Slobber On My YOB

Mike Scheidt, the Black Mastermind behind YOB, gives mass and weight to sound waves. And I’m pretty sure that defies one or two of the laws of physics, which means that he’s doing something supernatural. Which makes sense, because I’ve always considered YOB to be a sort of spiritual, transcendental experience. Not that I believe in any of that crap, but as far as music goes, I believe Yob comes the closest to making the unreal live.
I do know that YOB + pot brownies = total out-of-body experience, but I don’t know if that proves anything as far as other dimensions are concerned. I’m still trying to run it by Stephen Hawking, but he won’t talk to me. Mike Scheidt, on the other hand, was willing, and the release of Atma in five days seemed as good a reason as any to call him up and probe him on his theories of doom.

We started with the early days, before YOB was God. Mike: “Well, back then there wasn’t as much [doom], and it was beyond underground. There was Trouble and Candlemass, and everybody knew them, and I heard the Obsessed on Metal Massacre Six, I think. I was 13 or 14, and we used to skate to that comp, and I loved their song. It was the stoner Sabbathy track. But I didn’t even know of doom as a genre then. When I picked up Forest of Equilibrium I couldn’t get into it. I was like, ‘Oh man, this is what Lee Dorrian’s doing now?!’ I was into Napalm Death. I listened to punk, grind, death. That’s what I grew up on. Then in ’92 I saw Cathedral when I went to see Napalm and Carcass. I didn’t care about Cathedral. I was in the back when they started, but in 10 minutes I was at the front of the stage. That show changed my life.

“By ‘96 I’m listening to early Sleep and Electric Wizard and nobody knew about it. I said, ‘Alright, I want to write an album like this,’ and nobody got it. I’d be giving out tons of albums and tapes. I’d have these drummers and I’d have to tell them, ‘Too fast, too fast… slow down, slow down.’

“Finally in ’99, I was just trying to put out a demo for myself. I got my friend Greg Ocon to play drums as a favor, who was actually a friend from high school. I said, ‘Can you just do this for me, please? Just do what I ask, please: slow down! So, I loaded him up with CDs and tapes and we practiced for two weeks and recorded it. Stonerrock.com had just gone up, and I sent them the demo and they loved it. And that’s where it really started off. Suddenly friends who blew me off as a lunatic said, ‘Oh, hey, maybe that is pretty good!’

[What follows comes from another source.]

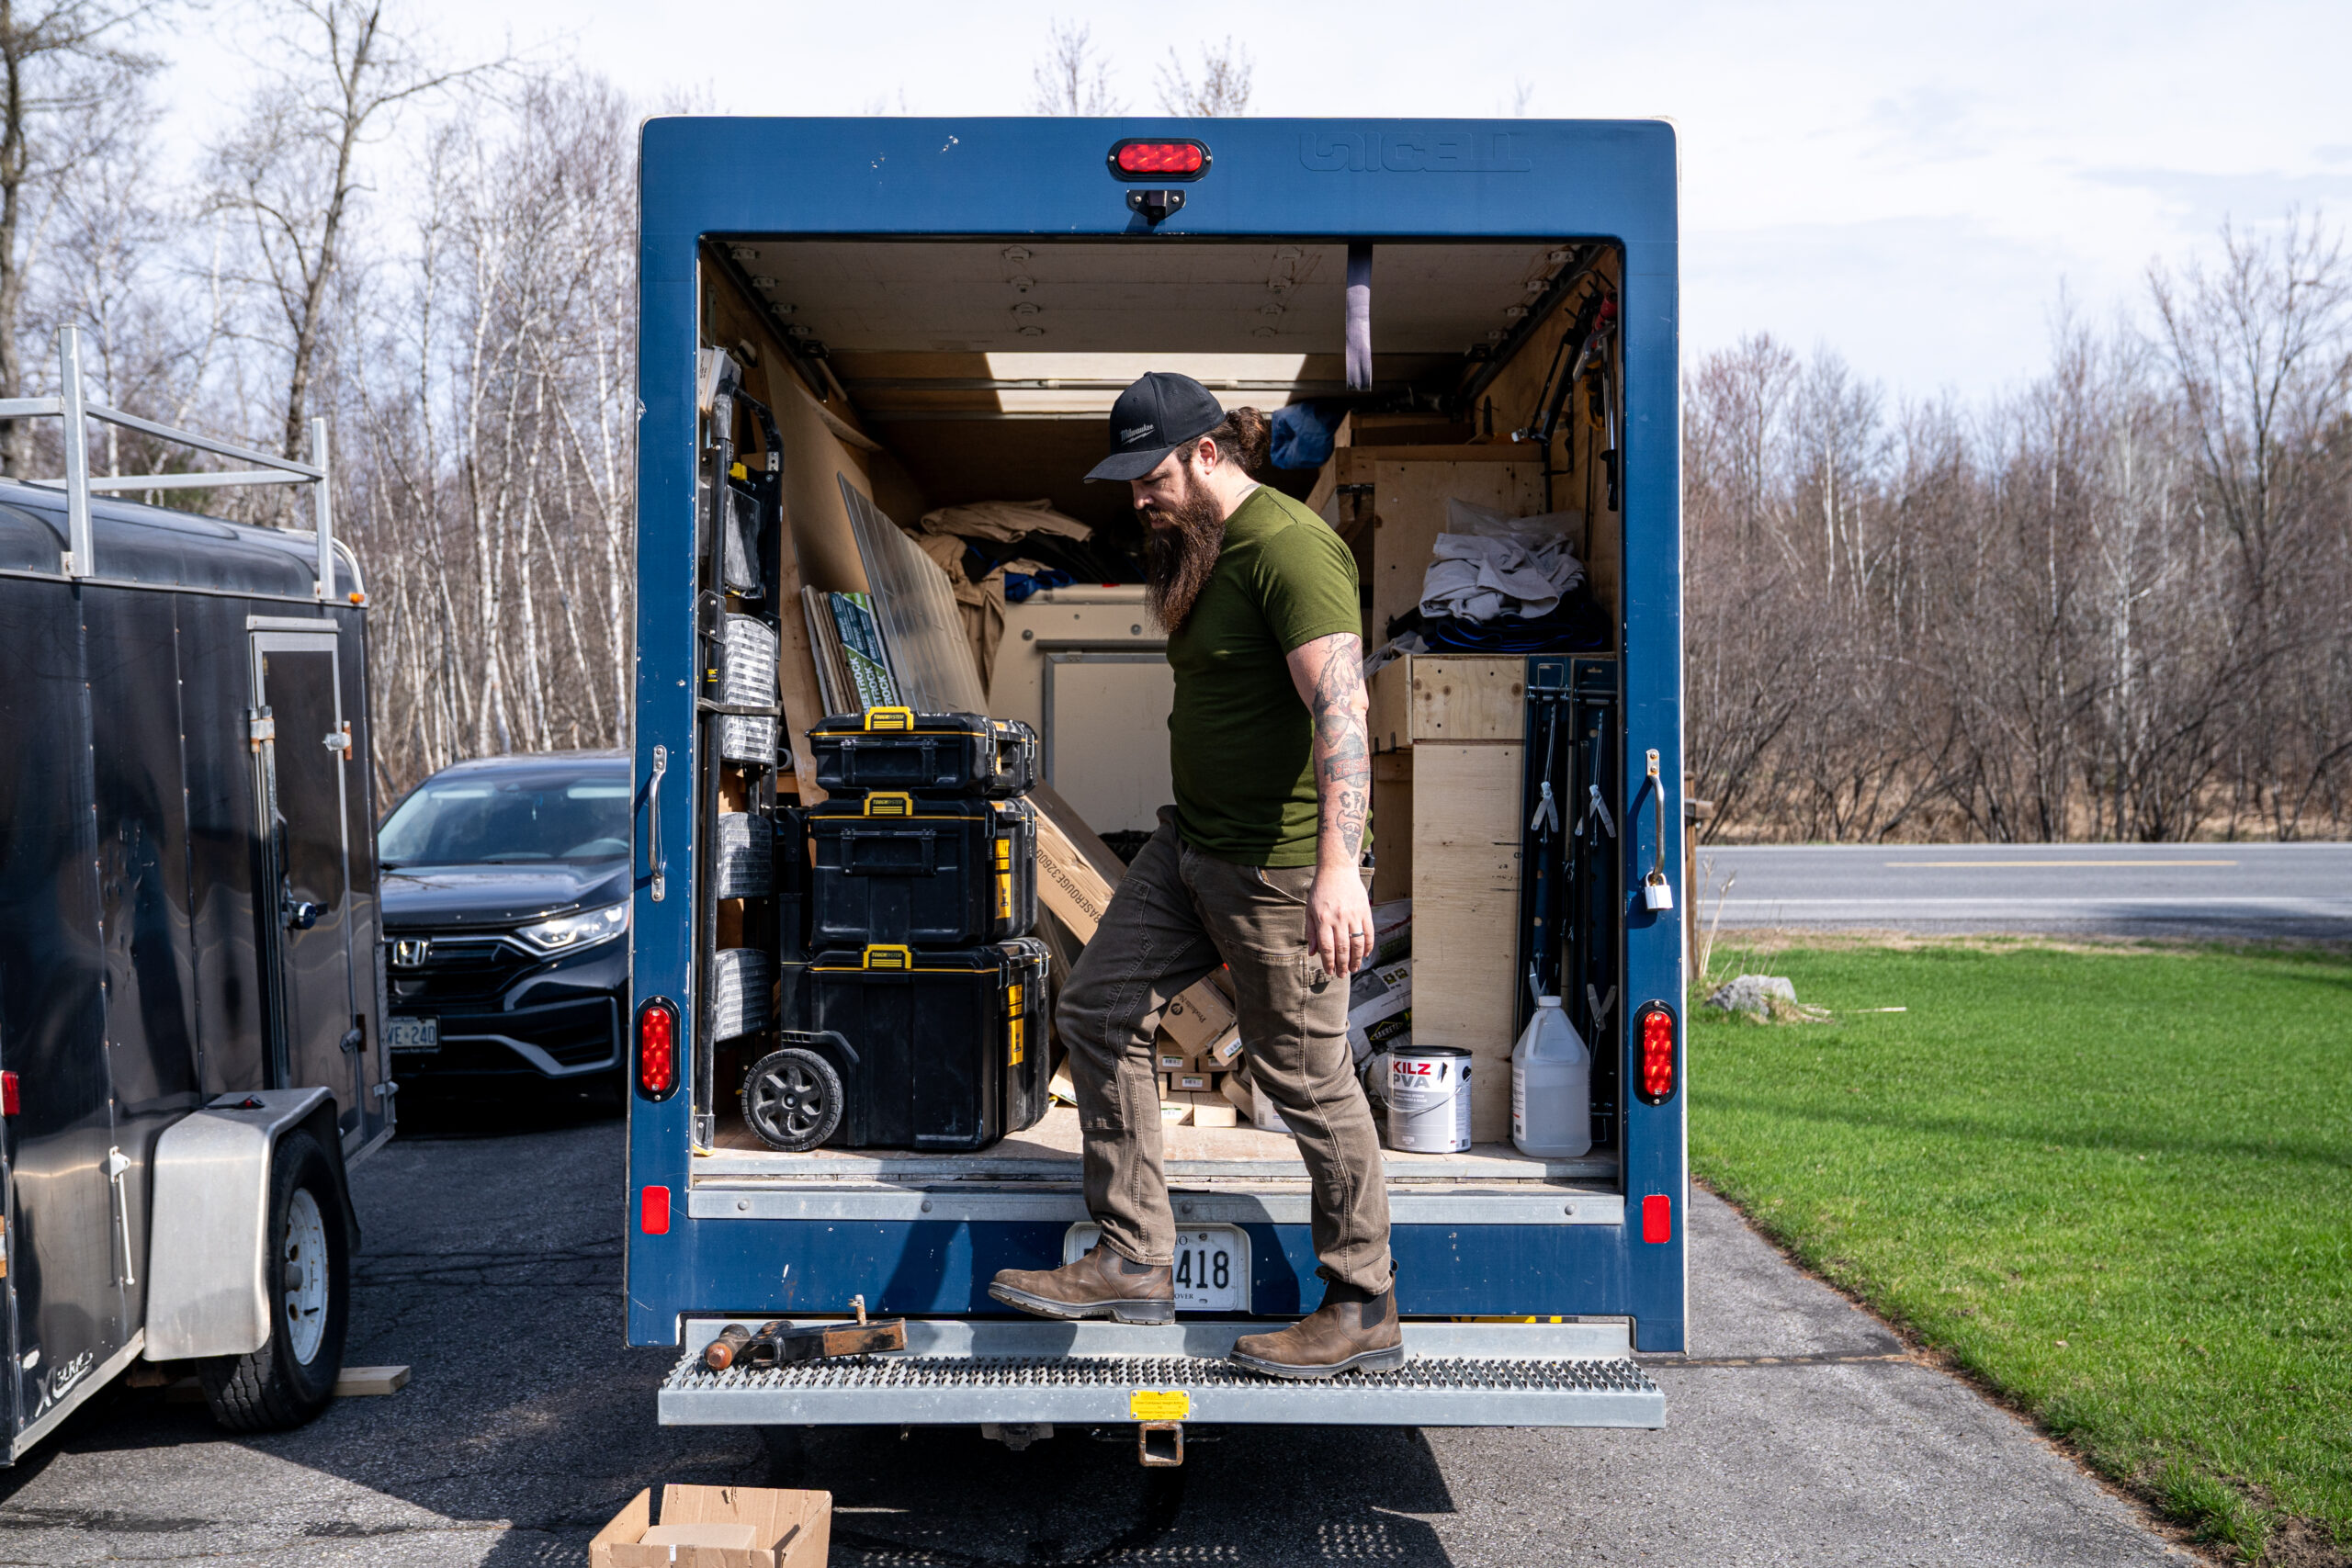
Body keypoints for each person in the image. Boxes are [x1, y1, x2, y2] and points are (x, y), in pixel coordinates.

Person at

About the earlier music itself, Mike explains, “My original intent in YOB was to be heavy but be interesting, like doom for ADD. We definitely have some droning, but it always has some shift or change that releases the tension a slow riff creates.

“In early YOB, with the vocals especially, I wrote way beyond my ability. I’d be in the studio singing for five or six hours just to get one take. Now I can go in there and get five or six takes to choose from, and we can pick the best one. Same thing with my solos. I can lay down five and we can see which one has the intensity or the feeling.

Next line of questioning. Last time I saw YOB, there was a legitimate pit. I was, of course, bent over the stage with the headbangers, but I took a punch or two, and I wondered: do a lot of people get punched in the noggin during a YOB set?

“Ah, the doom pit! I know it’s weird, but it I see it all the time. It happens often during the heavy bludgeon. Something with real menace, like when we play “Grasping Air,” I’ll see this slow-motion contact and movement in the pit. And I grew up in the punk scene, that’s where I came from, so I love to see it.”

As for the new record and the idea of Atma, Mike says, “The concept of Atma, the way it makes sense to me, it’s [a] Hindu term that means the self, the individual, but also all the change, all of the past-lives that…” He pauses to think, “Like, you’re not the same person you were five years ago, that’s not you now, but that was still you, and that’s still inside you somewhere, and [Atma] is all of those lives at once, too, so the higher self. And the totality of self-hood: every tree, every rock, every set of eyes, every set of ears, every mouth…” He went on, and it was fucking enlightening, but I just couldn’t write fast enough to keep up.

About adding weight to sound, Mike could only elaborate so far. “I don’t write songs ’til I hone in on the vibe. I won’t just start putting riffs together. I write riffs all day long, and I think a lot of guitar players do that, but riffs do not write records. Once I start feeling a vibe, or I try to find that energy, and then I’ll start building the song around it.”